_TASK GOAL_: Repeat the data below exactly, dropping any pictures it holds.

_DATA FOR THIS EXERCISE_:
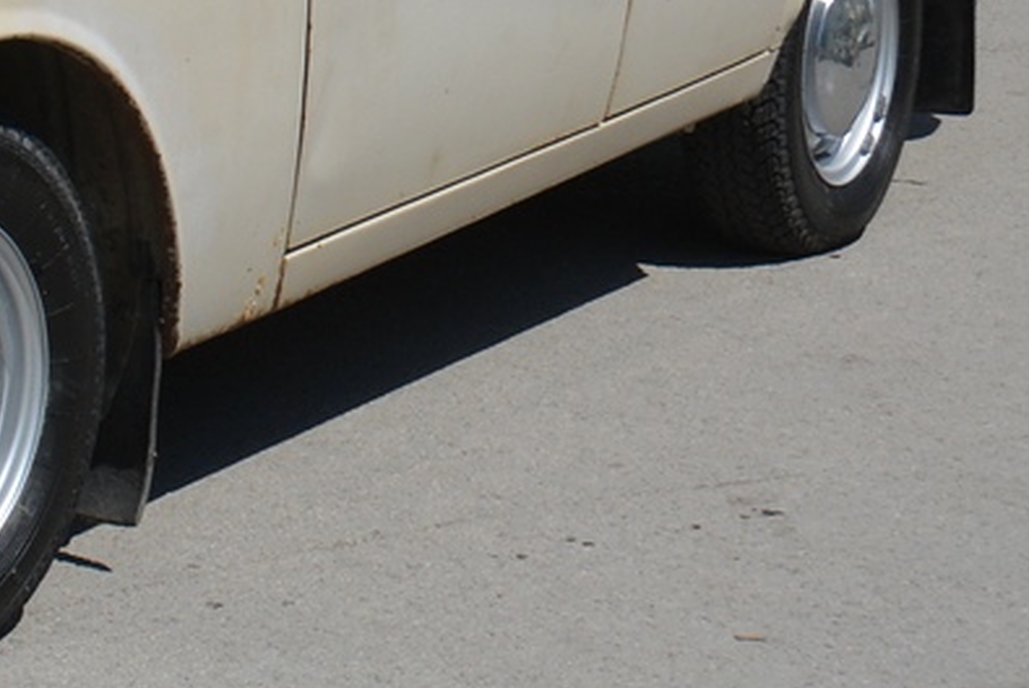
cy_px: -378
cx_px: -287
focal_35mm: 148
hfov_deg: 13.4
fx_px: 4233
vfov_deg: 9.0
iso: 400
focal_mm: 26
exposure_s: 1/1600
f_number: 7.1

_ANSWER BELOW_:
cy_px: -378
cx_px: -287
focal_35mm: 148
hfov_deg: 13.4
fx_px: 4233
vfov_deg: 9.0
iso: 400
focal_mm: 26
exposure_s: 1/1600
f_number: 7.1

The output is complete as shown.